Junior State Historian (左國史)
- In office ?–?
- Monarch: Sun Hao

Palace Attendant
- In office ?–?
- Monarch: Sun Hao

Supervisor of the Central Secretariat (中書僕射)
- In office 264 or after – ?
- Monarch: Sun Hao

Erudite Libationer (博士祭酒)
- In office ?–?
- Monarch: Sun Xiu

Prefect of the Grand Clerks (太史令)
- In office ?–?
- Monarch: Sun Liang

Personal details
- Born: 201 or 204 Danyang, Jiangsu
- Died: 273 (aged 69 or 72)
- Resting place: East Street, Yanling Town, Danyang, Jiangsu
- Children: Wei Long
- Occupation: Official, historian, scholar
- Courtesy name: Hongsi (弘嗣)
- Other name: Wei Yao (韋曜)
- Peerage: Village Marquis of Gaoling (高陵亭侯)

= Wei Zhao (Eastern Wu) =

Eastern Wu scholar, historian and official (204–273)

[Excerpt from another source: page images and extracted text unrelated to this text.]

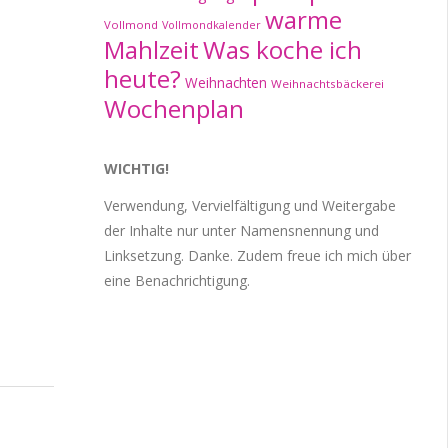
warme
Vollmond
Vollmondkalender
Mahlzeit
Was koche ich
heute?
Weihnachten
Weihnachtsbäckerei
Wochenplan
WICHTIG!
Verwendung, Vervielfältigung und Weitergabe
der Inhalte nur unter Namensnennung und
Linksetzung. Danke. Zudem freue ich mich über
eine Benachrichtigung.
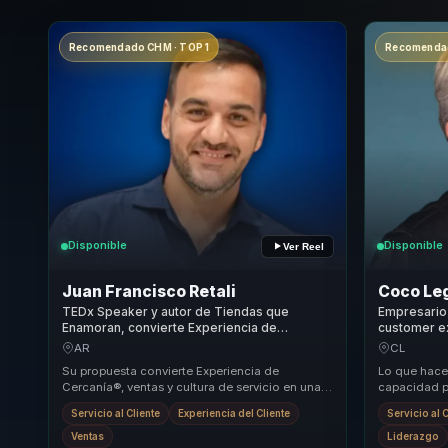
Recomendado CHM · TOP 1
Recomendad
Disponible
Disponible
Ver Reel
Juan Francisco Retali
Coco Le
TEDx Speaker y autor de Tiendas que
Empresario 
Enamoran, convierte Experiencia de
customer ex
Cercanía® en lealtad, ventas y cultura de
organizacio
AR
CL
servicio para empresas
equipos.
Su propuesta convierte Experiencia de
Lo que hace
Cercanía®, ventas y cultura de servicio en una
capacidad p
conversación accionable para comercios,
en una herra
Servicio al Cliente
Experiencia del Cliente
Servicio al 
servicios, h...
enfoque...
Ventas
Liderazgo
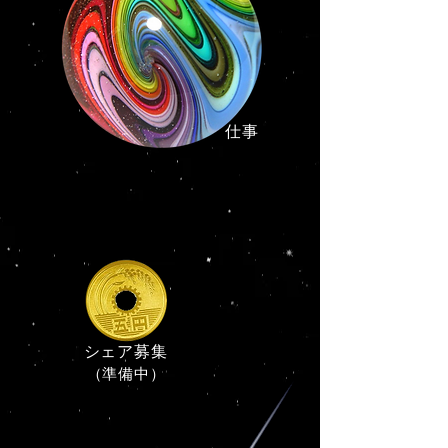
​仕事
シェア募集
（準備中）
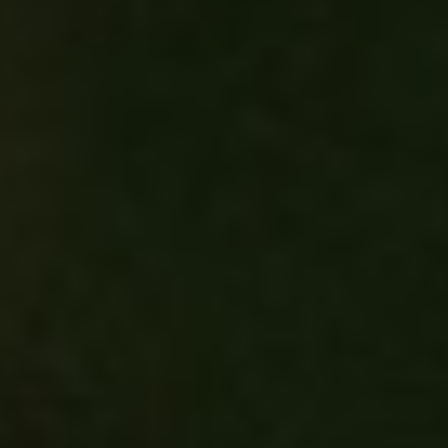
Akcesoria Dekoracyjne
Balony
Balony z helem
Kontakt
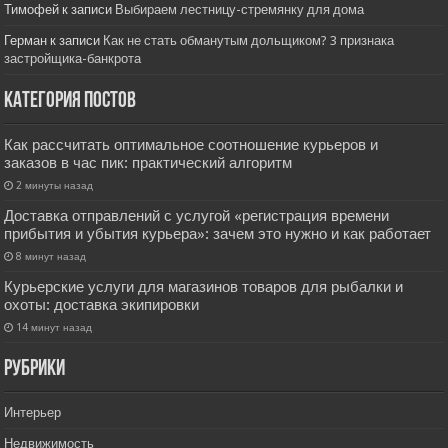
Тимофей
к записи
Выбираем лестницу-стремянку для дома
Герман
к записи
Как не стать обманутым дольщиком? 3 признака
застройщика-банкрота
Категория постов
Как рассчитать оптимальное соотношение курьеров и
заказов в час пик: практический алгоритм
2 минуты назад
Доставка отправлений с услугой «регистрация времени
прибытия и убытия курьера»: зачем это нужно и как работает
8 минут назад
Курьерские услуги для магазинов товаров для рыбалки и
охоты: доставка экипировки
14 минут назад
РУбрики
Интерьер
Недвижимость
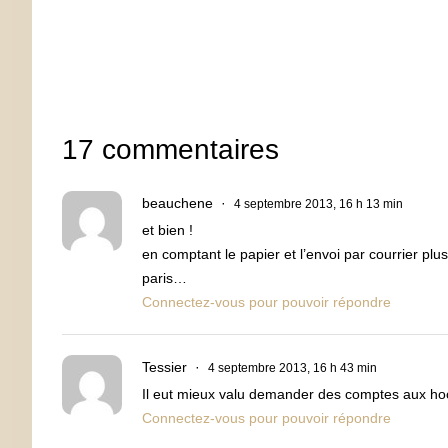
17 commentaires
beauchene
4 septembre 2013, 16 h 13 min
et bien !
en comptant le papier et l’envoi par courrier plus
paris…
Connectez-vous pour pouvoir répondre
Tessier
4 septembre 2013, 16 h 43 min
Il eut mieux valu demander des comptes aux hool
Connectez-vous pour pouvoir répondre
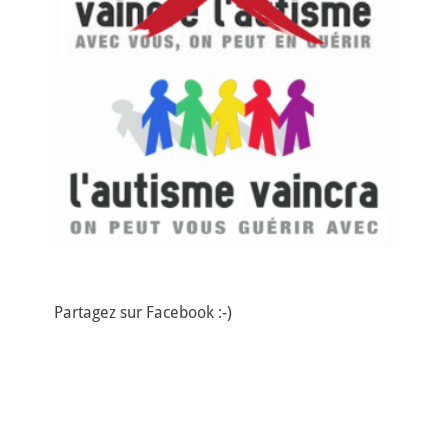
Partagez sur Facebook :-)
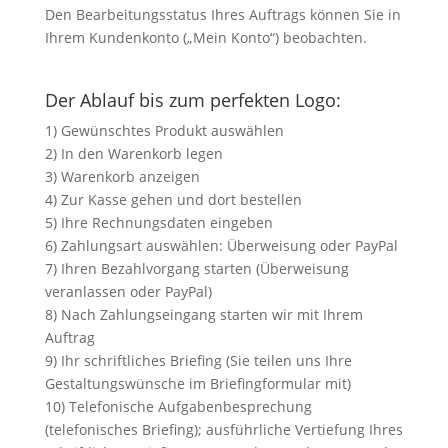
Den Bearbeitungsstatus Ihres Auftrags können Sie in
Ihrem Kundenkonto („Mein Konto“) beobachten.
Der Ablauf bis zum perfekten Logo:
1) Gewünschtes Produkt auswählen
2) In den Warenkorb legen
3) Warenkorb anzeigen
4) Zur Kasse gehen und dort bestellen
5) Ihre Rechnungsdaten eingeben
6) Zahlungsart auswählen: Überweisung oder PayPal
7) Ihren Bezahlvorgang starten (Überweisung
veranlassen oder PayPal)
8) Nach Zahlungseingang starten wir mit Ihrem
Auftrag
9) Ihr schriftliches Briefing (Sie teilen uns Ihre
Gestaltungswünsche im Briefingformular mit)
10) Telefonische Aufgabenbesprechung
(telefonisches Briefing); ausführliche Vertiefung Ihres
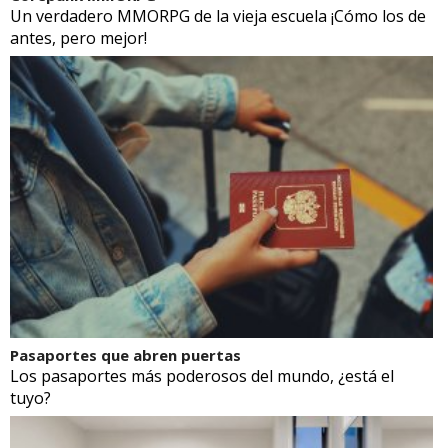
Un verdadero MMORPG de la vieja escuela ¡Cómo los de
antes, pero mejor!
Pasaportes que abren puertas
Los pasaportes más poderosos del mundo, ¿está el
tuyo?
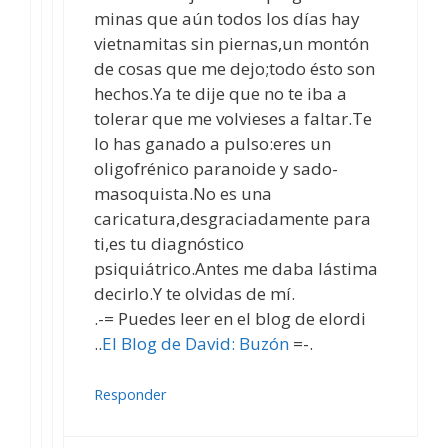
minas que aún todos los días hay
vietnamitas sin piernas,un montón
de cosas que me dejo;todo ésto son
hechos.Ya te dije que no te iba a
tolerar que me volvieses a faltar.Te
lo has ganado a pulso:eres un
oligofrénico paranoide y sado-
masoquista.No es una
caricatura,desgraciadamente para
ti,es tu diagnóstico
psiquiátrico.Antes me daba lástima
decirlo.Y te olvidas de mí.
.-= Puedes leer en el blog de elordi
..
El Blog de David: Buzón
=-.
Responder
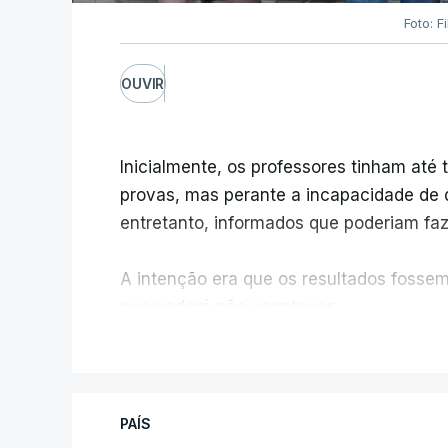
Foto: F
OUVIR
Inicialmente, os professores tinham até t
provas, mas perante a incapacidade de d
entretanto, informados que poderiam fazê
A intenção era que os resultados fossem 
que poderá não acontecer.
V
No domingo, estavam concluídos cerca d
reapreciação, mas Cristina Mota, porta-
que o processo esteja concluído a tempo
PAÍS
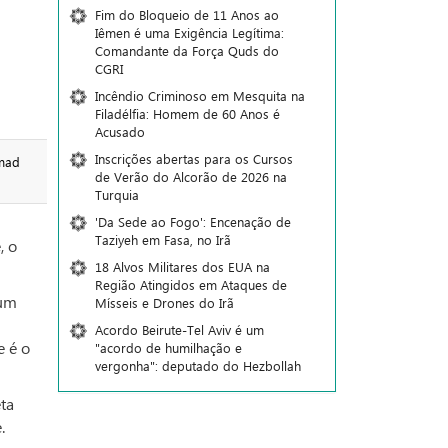
Fim do Bloqueio de 11 Anos ao
Iêmen é uma Exigência Legítima:
Comandante da Força Quds do
CGRI
Incêndio Criminoso em Mesquita na
Filadélfia: Homem de 60 Anos é
Acusado
Inscrições abertas para os Cursos
mad
de Verão do Alcorão de 2026 na
Turquia
'Da Sede ao Fogo': Encenação de
Taziyeh em Fasa, no Irã
, o
18 Alvos Militares dos EUA na
Região Atingidos em Ataques de
 um
Mísseis e Drones do Irã
Acordo Beirute-Tel Aviv é um
e é o
"acordo de humilhação e
vergonha": deputado do Hezbollah
eta
.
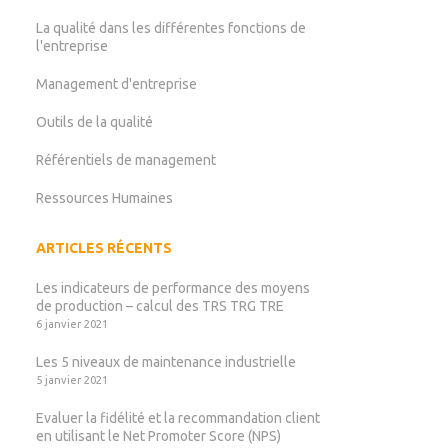
La qualité dans les différentes fonctions de
l'entreprise
Management d'entreprise
Outils de la qualité
Référentiels de management
Ressources Humaines
ARTICLES RÉCENTS
Les indicateurs de performance des moyens
de production – calcul des TRS TRG TRE
6 janvier 2021
Les 5 niveaux de maintenance industrielle
5 janvier 2021
Evaluer la fidélité et la recommandation client
en utilisant le Net Promoter Score (NPS)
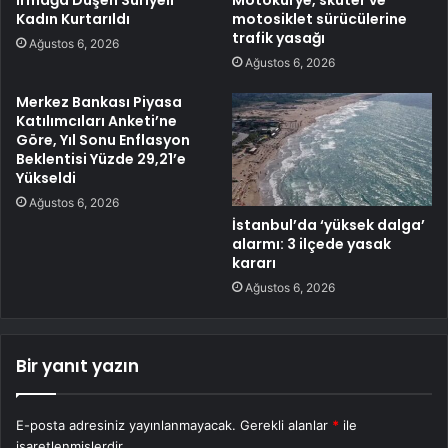
Kadın Kurtarıldı
motosiklet sürücülerine
trafik yasağı
Ağustos 6, 2026
Ağustos 6, 2026
Merkez Bankası Piyasa
Katılımcıları Anketi’ne
Göre, Yıl Sonu Enflasyon
Beklentisi Yüzde 29,21’e
Yükseldi
Ağustos 6, 2026
İstanbul’da ‘yüksek dalga’
alarmı: 3 ilçede yasak
kararı
Ağustos 6, 2026
Bir yanıt yazın
E-posta adresiniz yayınlanmayacak.
Gerekli alanlar
*
ile
işaretlenmişlerdir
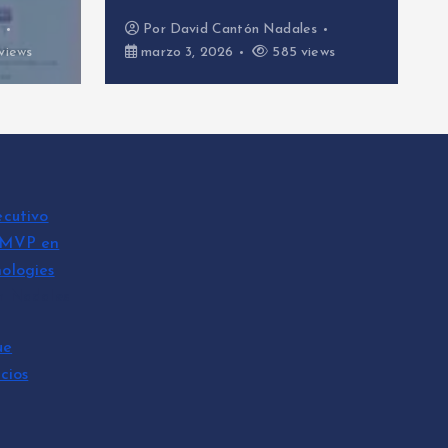
Por
David Cantón Nadales
Por
David Cantón 
marzo 3, 2026
585 views
febrero 26, 2026
ecutivo
 MVP en
ologies
n Nadales
ue
cios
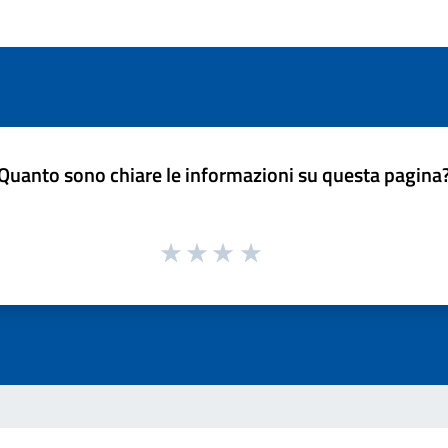
Quanto sono chiare le informazioni su questa pagina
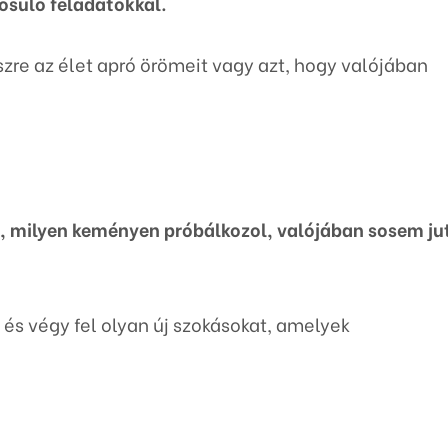
yosuló feladatokkal.
észre az élet apró örömeit vagy azt, hogy valójában
, milyen keményen próbálkozol, valójában sosem ju
t és végy fel olyan új szokásokat, amelyek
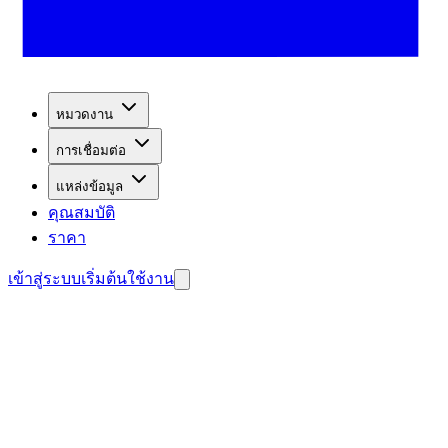
หมวดงาน
การเชื่อมต่อ
แหล่งข้อมูล
คุณสมบัติ
ราคา
เข้าสู่ระบบ
เริ่มต้นใช้งาน
บลูกค้าศักยภาพ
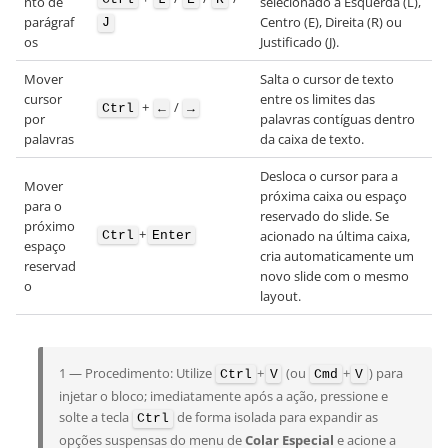
nto de
selecionado à Esquerda (L),
parágraf
Centro (E), Direita (R) ou
J
os
Justificado (J).
Mover
Salta o cursor de texto
cursor
entre os limites das
+
/
Ctrl
←
→
por
palavras contíguas dentro
palavras
da caixa de texto.
Desloca o cursor para a
Mover
próxima caixa ou espaço
para o
reservado do slide. Se
próximo
+
acionado na última caixa,
Ctrl
Enter
espaço
cria automaticamente um
reservad
novo slide com o mesmo
o
layout.
1 — Procedimento: Utilize
+
(ou
+
) para
Ctrl
V
Cmd
V
injetar o bloco; imediatamente após a ação, pressione e
solte a tecla
de forma isolada para expandir as
Ctrl
opções suspensas do menu de
Colar Especial
e acione a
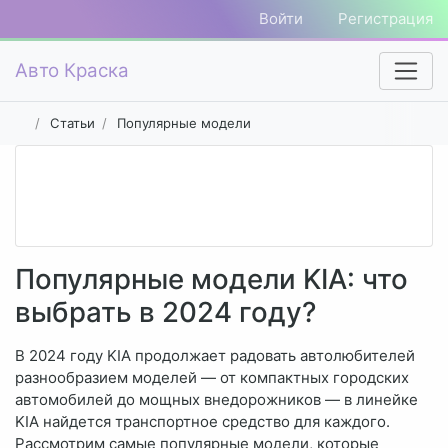
Войти
Регистрация
Авто Краска
Статьи
Популярные модели
Популярные модели KIA: что
выбрать в 2024 году?
В 2024 году KIA продолжает радовать автолюбителей
разнообразием моделей — от компактных городских
автомобилей до мощных внедорожников — в линейке
KIA найдется транспортное средство для каждого.
Рассмотрим самые популярные модели, которые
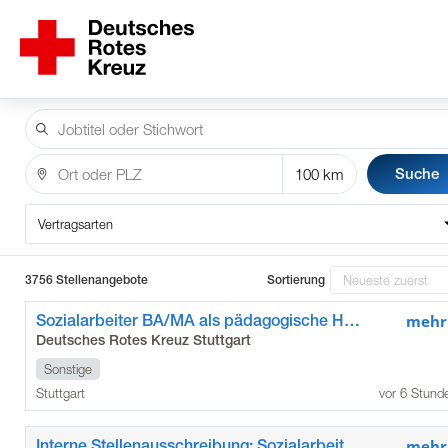
Suche
Vertragsarten
3756 Stellenangebote
Sortierung
Sozialarbeiter BA/MA als pädagogische Hausleitung
mehr
Deutsches Rotes Kreuz Stuttgart
Sonstige
Stuttgart
vor 6 Stund
Interne Stellenausschreibung: Sozialarbeiter BA/MA als pädagogische Hausleitung
mehr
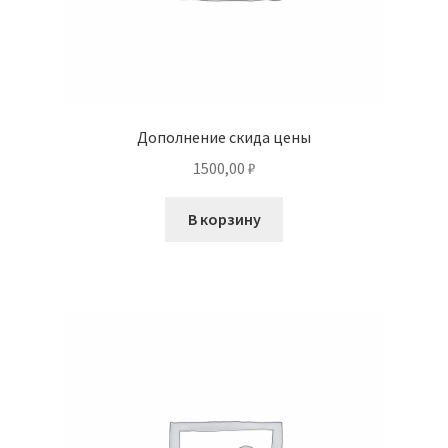
Дополнение скида цены
1500,00
₽
В корзину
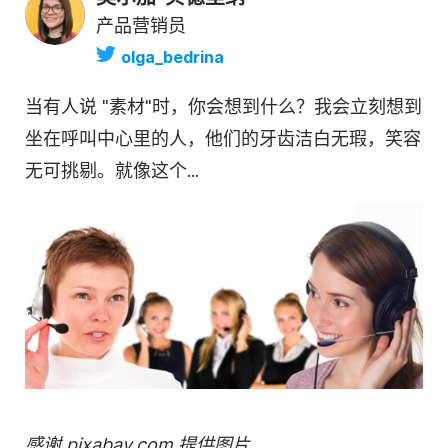
产品营销员
olga_bedrina
当有人说 "
素材
"时，你会想到什么？我会立刻想到
坐在呼叫中心里的人，他们的牙齿洁白无瑕，笑容
无可挑剔。就像这个...
感谢 pixabay.com 提供图片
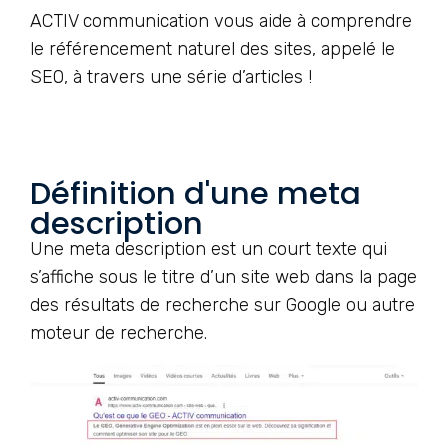
ACTIV communication vous aide à comprendre
le référencement naturel des sites, appelé le
SEO, à travers une série d’articles !
Définition d'une meta
description
Une meta description est un court texte qui
s’affiche sous le titre d’un site web dans la page
des résultats de recherche sur Google ou autre
moteur de recherche.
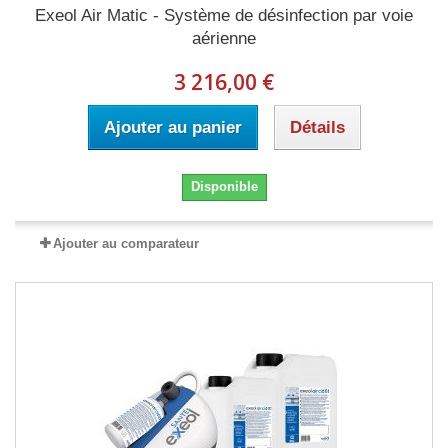
Exeol Air Matic - Système de désinfection par voie
aérienne
3 216,00 €
Ajouter au panier
Détails
Disponible
Ajouter au comparateur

Wei Zhao (204–273), courtesy name Hongsi, was an official, historian, and scholar of the state of Eastern Wu during the Three Kingdoms period of China. He shared the same personal name as Sima Zhao (司馬), father of Emperor Wu, the founder of the Jin dynasty. In order to avoid naming taboo, the historian Chen Shou changed Wei Zhao's personal name to "Yao" when he wrote Wei Zhao's biography in the Sanguozhi, the authoritative source for the history of the Three Kingdoms period.

==Life==
Wei Zhao was appointed as the first Erudite Libationer (博士祭酒; i.e. President) of the precursor to the Imperial Nanking University by the third Wu emperor, Sun Xiu, in 258. He was the chief editor of the Book of Wu, an official history of Wu. While he was compiling the Book of Wu, the fourth Wu emperor Sun Hao attempted to force him to rewrite certain portions of the book, but Wei Zhao refused on the grounds that such amendments would infringe the principle of history. Wei Zhao's insistence on producing a historically accurate Book of Wu resulted in his execution by Sun Hao. Wei Zhao also wrote several other works, such as Annotations to Guoyu (國語注) and Argument and Interpretation of Names (辯釋名).

Wei Zhao's tomb is located near East Street, Yanling Town in Danyang, Jiangsu. The Wei Zhao Temple (韋昭祠), a memorial to him along with his former residence, is also located near there.